### Text for analysis
=== Section Start ===
# Spinning and Dyeing - another basket of yarn!



## Goodshepfarm (Jul 20, 2014)

Hand spun, hand dyed.


----------



## MrsMurdog (Apr 16, 2013)

Beautiful!


----------



## spinninggill (Apr 9, 2011)

Glorious - and sunshine tooooooo :sm01:


----------



## Goodshepfarm (Jul 20, 2014)

Thank you!


----------



## Alpaca Farmer (Jan 19, 2011)

Just Luscious!!


----------



## run4fittness (May 22, 2011)

What a lovely bouquet!


----------



## Cdambro (Dec 30, 2013)

Wow....just a basket of beauty.


----------



## mama879 (Jan 27, 2011)

A tisket a tasket a very jolly basket full of yarns. Very nicely spun and dyed They will sell out fast. Have fun at the fair.


----------



## Goodshepfarm (Jul 20, 2014)

Thanks so much, I am looking forward to meeting some nice people. I hope to introduce them to spinning!


----------



## BirchPoint (Feb 12, 2016)

Beautiful yarns!


----------



## raedean (Apr 25, 2011)
=== Section End ===
### Saved entries
=== Section Start ===
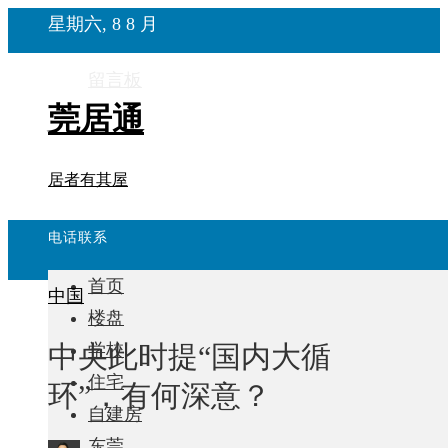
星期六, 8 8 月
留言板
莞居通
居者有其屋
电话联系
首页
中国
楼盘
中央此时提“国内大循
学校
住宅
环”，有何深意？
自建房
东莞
=== Section End ===
=== Section Start ===
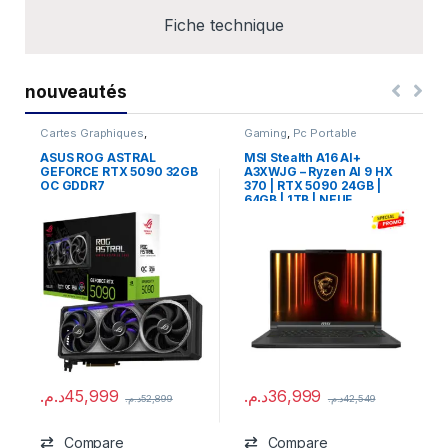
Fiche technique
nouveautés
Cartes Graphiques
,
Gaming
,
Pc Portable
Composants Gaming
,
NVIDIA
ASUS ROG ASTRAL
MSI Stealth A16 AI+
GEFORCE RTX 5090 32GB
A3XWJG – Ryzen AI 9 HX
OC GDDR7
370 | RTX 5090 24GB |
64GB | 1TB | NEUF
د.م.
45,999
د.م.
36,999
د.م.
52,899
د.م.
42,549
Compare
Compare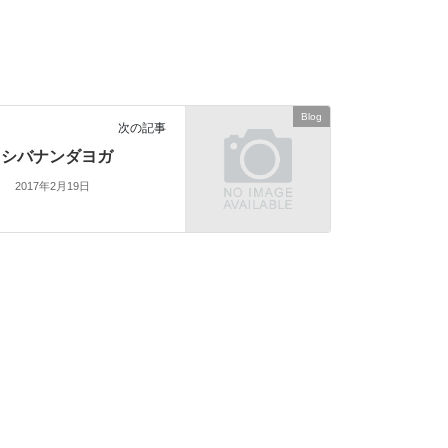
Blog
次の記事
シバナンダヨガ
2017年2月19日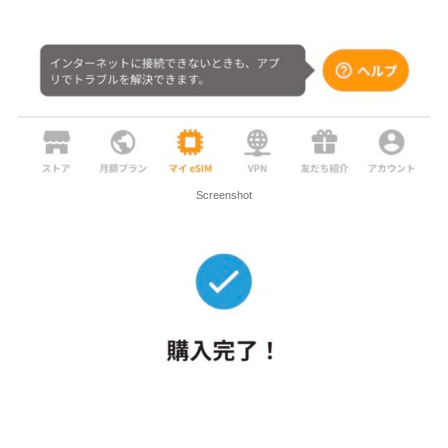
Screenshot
=== Section End ===
### Using the information
1) In the forum thread about the basket of yarn, rewrite the paragraph beginning "A tisket a tasket" more briefly, keeping its main points.
2) Carry on the forum thread about the basket of yarn from its last line.

### Replies
1) A cheerful basket of nicely spun and dyed yarns that will sell out fast; have fun at the fair.

2)
lovely job.lovely yarns.lovely basket.lovely photo.


----------



## Woodstockgranny (Feb 6, 2013)

Beautiful!


----------



## Babalou (Jun 3, 2012)

Gorgeous, can't pick out a favorite!


----------



## Spooly (Oct 22, 2011)

That is some beautiful yarn and I love the photo.


----------



## Goodshepfarm (Jul 20, 2014)

Thank you all! I'm really looking forward to meeting some nice people at the fair next week. I plan to bring my spinning wheels.


----------



## GrannyMo (Jul 7, 2016)

Beautiful yarn - i doubt you'll be left with any after the fair.


----------



## kiwirose (Aug 19, 2011)

Beautifully spun and the colours are gorgeous!


----------



## kwharrod (Jul 24, 2012)

More beautiful yarn for sure.


----------



## amoamarone (Feb 21, 2015)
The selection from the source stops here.